Key presentations, as reported by The Guardian and other observers, included:
• A daily pill which can double the survival time for pancreatic cancer patients. Pancreatic cancer is the third largest cause of cancer deaths in the United States, and there had been no meaningful advances in its treatment in almost 20 years – it was widely considered “undruggable.” Yet “in a trial of 500 patients, all of whom had pancreatic cancer that had spread, the pill, daraxonrasib, doubled survival time, with fewer side-effects compared with chemotherapy…. ‘These results are landscape-changing,’ said Dr. Rachna Shroff, the Chief of Oncology at the University of Arizona Cancer Center and an ASCO expert in gastrointestinal cancers, who was not involved with the study. ‘We are seeing unprecedented survival,’” [reported](xxx) The Guardian. “When Shroff first read the results of the trial, which was led by the Dana-Farber Cancer Institute in Boston, she wept, she said.”
When Dr. Brian Wolpin of Dana-Farber presented the findings to the 10,000 oncologists who had packed into the main hall to hear the results, he received a highly-unusual standing ovation, and cheers. The boisterous optimism coming from these front-line scientists in the war to defeat cancer was electric, and contagious.

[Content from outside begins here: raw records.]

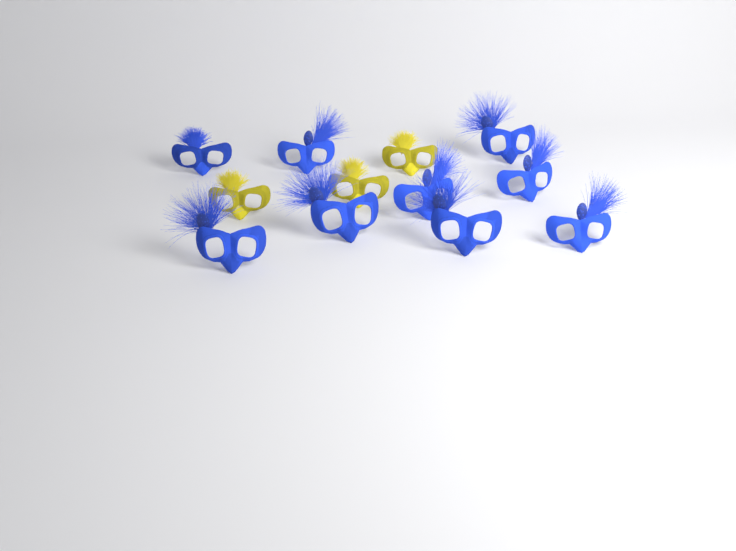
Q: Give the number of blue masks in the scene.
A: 9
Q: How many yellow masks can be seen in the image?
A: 3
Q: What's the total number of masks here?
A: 12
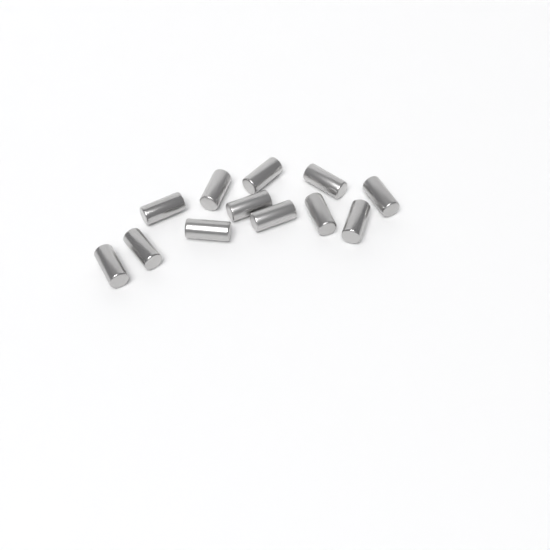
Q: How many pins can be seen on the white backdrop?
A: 12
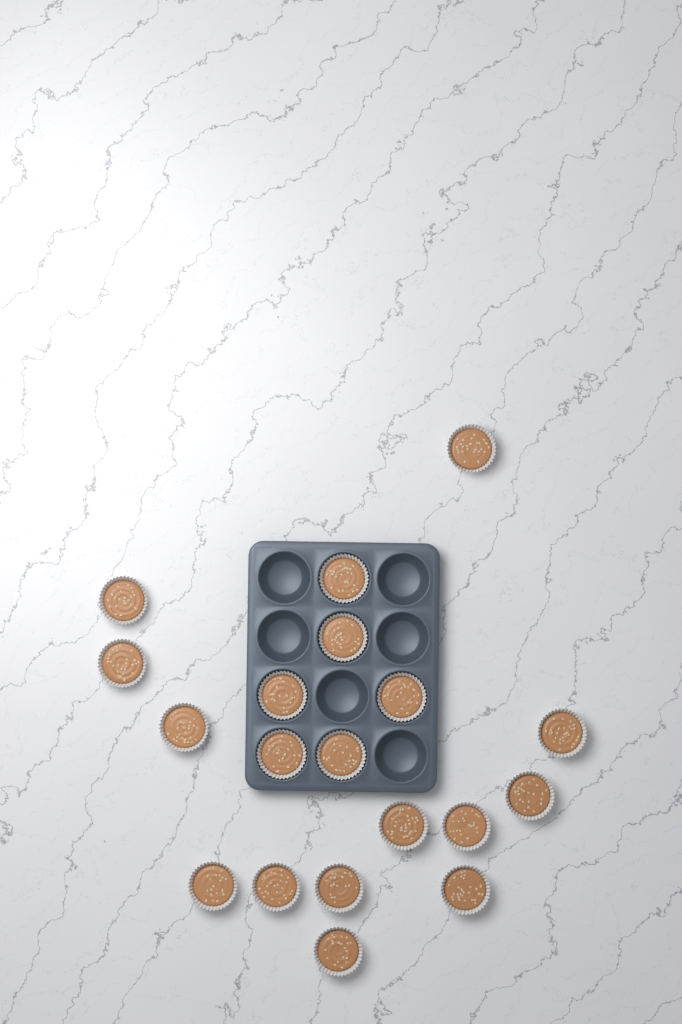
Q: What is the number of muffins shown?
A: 19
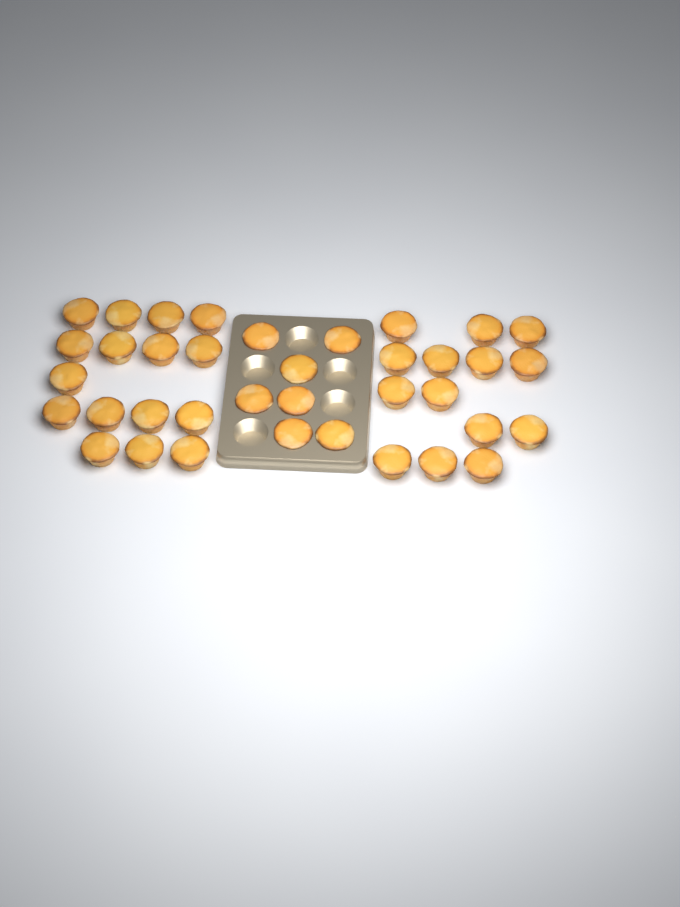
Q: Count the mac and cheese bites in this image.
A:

• A new drug which strips the cancer tumor’s “invisibility cloak” to allow an immunotherapy drug, cemiplimab. to attack and kill the cancer cells. Cancerous tumors utilize a variety of techniques, including the use of proteins and sugars, to “hide” from the body’s immune system. The new experimental drug—taken in pill form and called GRWD5769— can help the body’s own immune system to shrink tumors by at least 30% in six of the world’s most common forms of the disease (cervical, bladder, liver, bowel, lung, and head/neck cancers).
• Millions of women diagnosed with breast cancer could skip chemotherapy and rely instead on hormone therapy.
“The Optima trial, led by University College London, followed 4,000 patients with newly diagnosed breast cancer in the UK, Norway, Sweden, Australia, New Zealand and Thailand. Those with a low score on the genomic test could be treated safely with hormone therapy alone, it found.”
Many other presentations portrayed an optimistic view, in spite of cancer cases rising (due to many factors, including increased longevity), noting that deaths from cancer have fallen by a third in the last 25 years, and that medical research can pave the way for even greater breakthroughs.